つまり、フェリーを降りてから、新たな1日(勤務)がスタートすることになるので 「乗船時間は休息時間として勤務終了後の休息期間から減算可…」 を利用しなくてもいいケースになります。
②乗船時間が8時間未満である場合
「乗船時間は休息時間として勤務終了後の休息期間から減算可…」を意識しなければいけないのは、乗船時間が8時間未満である場合です。
乗船時間8時間未満=休息8時間未満
このままでは休息時間が足りず、改善基準告示違反になってしまいます。
そのため、乗船時間が8時間未満である場合は、改善基準告示の概要に書かれた「 乗船時間は休息時間として勤務終了後の休息期間から減算可。」を適用した休息期間の取得を考えなければいけません。
ここで例を見てみましょう。
12:00~14:00 拘束時間(2h)
14:00~19:00 フェリー乗船中(5h)
19:00~翌日1:00 拘束(6h)
1:00~4:00 休息(3h)
「乗船時間は休息時間」と書かれていますので、14:00~19:00のフェリー乗船時間(5時間)は、休息時間として扱われます。
ただ、これだけでは休息8時間以上になっていません。
そこで次に見るべきポイントは「勤務終了後の休息後の休息期間から減算可」の部分です。
本来、休息時間は、最低でも8時間以上必要なので、
必要な休息(8h)ー乗船中の休息(5h) ≦ 勤務終了した後に必要な休息時間(3h以上必要)
になります。
例に挙げた運行内容だと、下船後に休息時間【B】で3時間取得しています。
つまり、
【A】乗船時間(5h)+【B】下船後に勤務終了後に取得した休息時間(3h)=休息時間8h
なので、合計8時間以上の休息時間を確保でき「法令違反していない」という解釈になります。これを見ると、フェリー版の分割休息って感じですね。
3.計8時間以上の休息でも認められないケース
フェリー特例には「 減算後の休息期間はフェリー下船から勤務終了時までの時間の1/2以上必要 」も併せて記入されています。これを見落としているケースが多いので解説していきます。
↓の例を見て下さい。
先ほどと同じようにフェリーを活用した運行で、乗船時間は5時間。勤務終了後には、休息時間を3時間取得しているので、計8時間の休息時間を確保しています。
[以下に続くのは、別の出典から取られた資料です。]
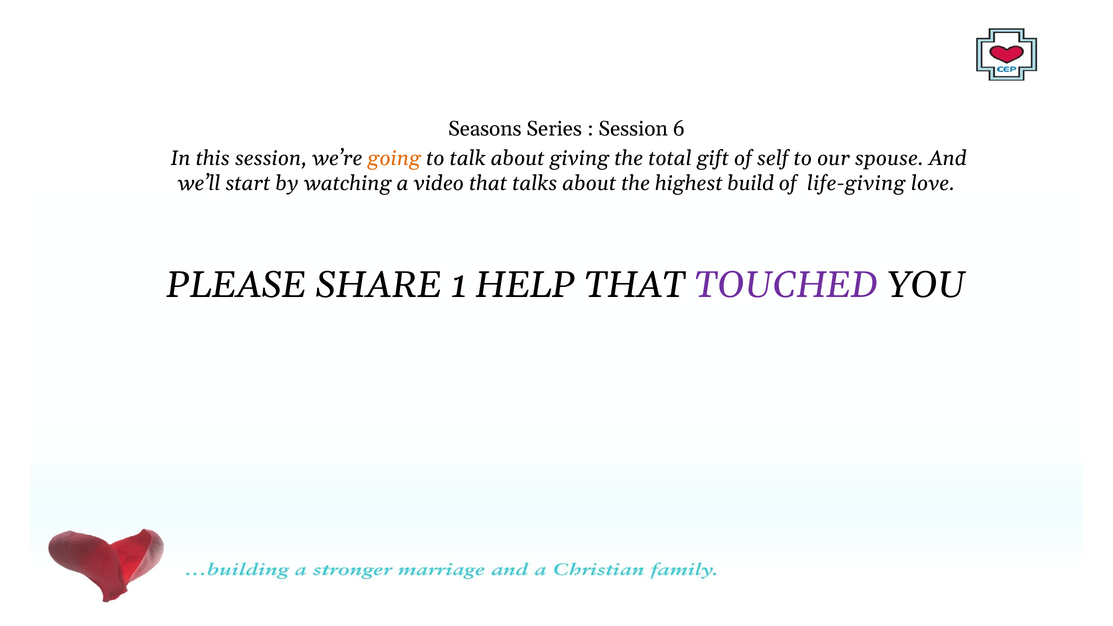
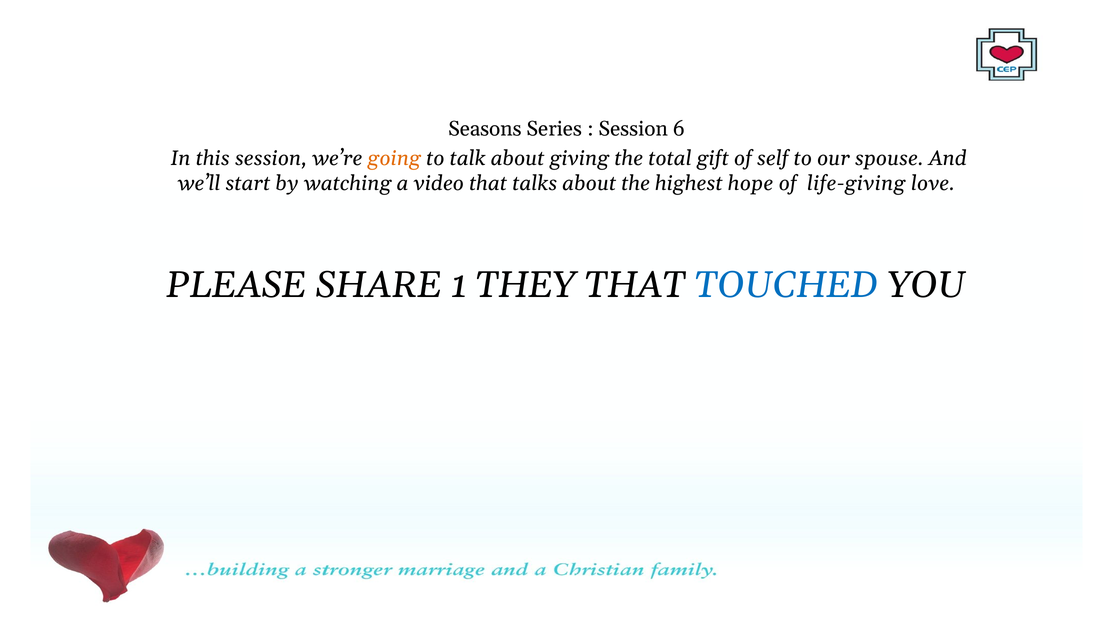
build: build -> hope
HELP: HELP -> THEY
TOUCHED colour: purple -> blue
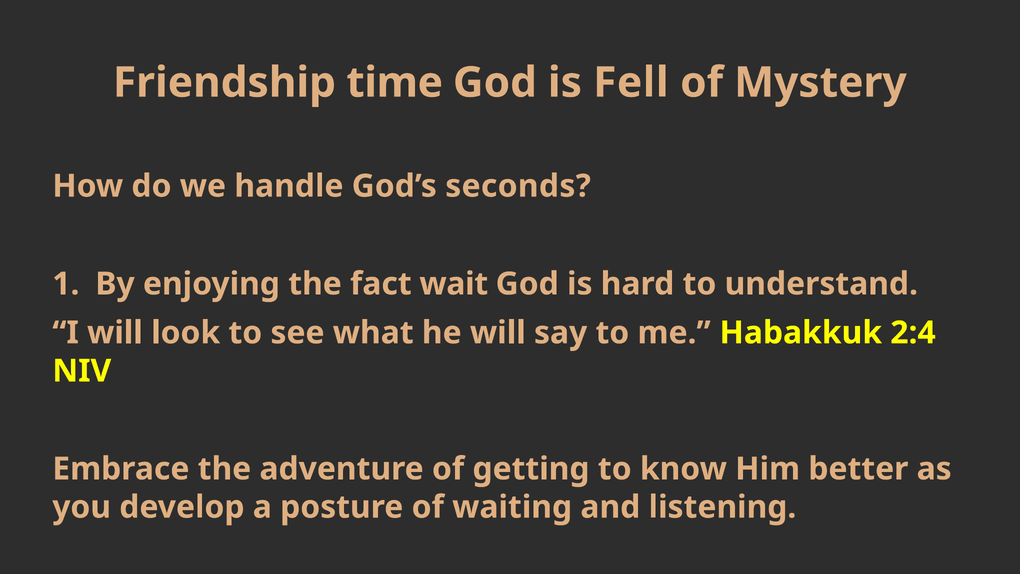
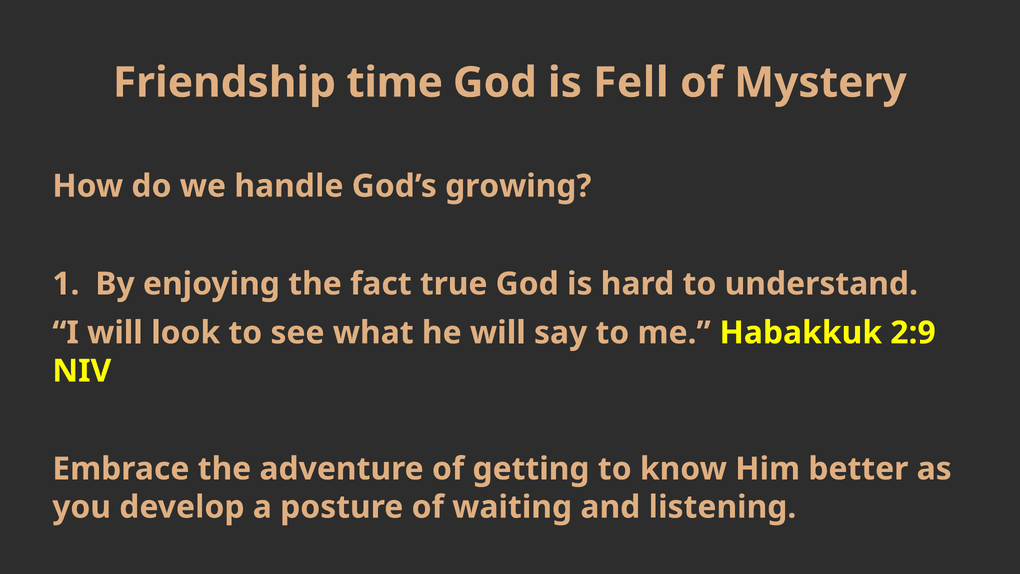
seconds: seconds -> growing
wait: wait -> true
2:4: 2:4 -> 2:9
何も問題がないように見えますが、特例に記載されている 「減算後の休息期間はフェリー下船から勤務終了時までの時間の1/2以上必要 」 が問題になってくるのです。
例の運行内容では、下船後、19時から翌日2時(計7時間)拘束しています。
これが「フェリー下船から勤務終了時までの時間」に該当します。
その時間の1/2以上の休息期間が必要なので、
7×1/2=3.5h以上必要
となり、勤務終了後は、サンプルの運行内容では、最低でも3時間30分以上の休息が必要という計算になるのです。
今回の例では、下船後3時間しか休息時間を確保できていないので、たとえ、合計8時間以上の休息を取得したとしても「違反」扱いになってしまいます。
分割休息のように1回あたり4時間以上必要などの制限はないのか?
分割休息の場合は、1回あたり4時間以上(合計10時間以上)の休息時間を取得しなければいけない制約がありました。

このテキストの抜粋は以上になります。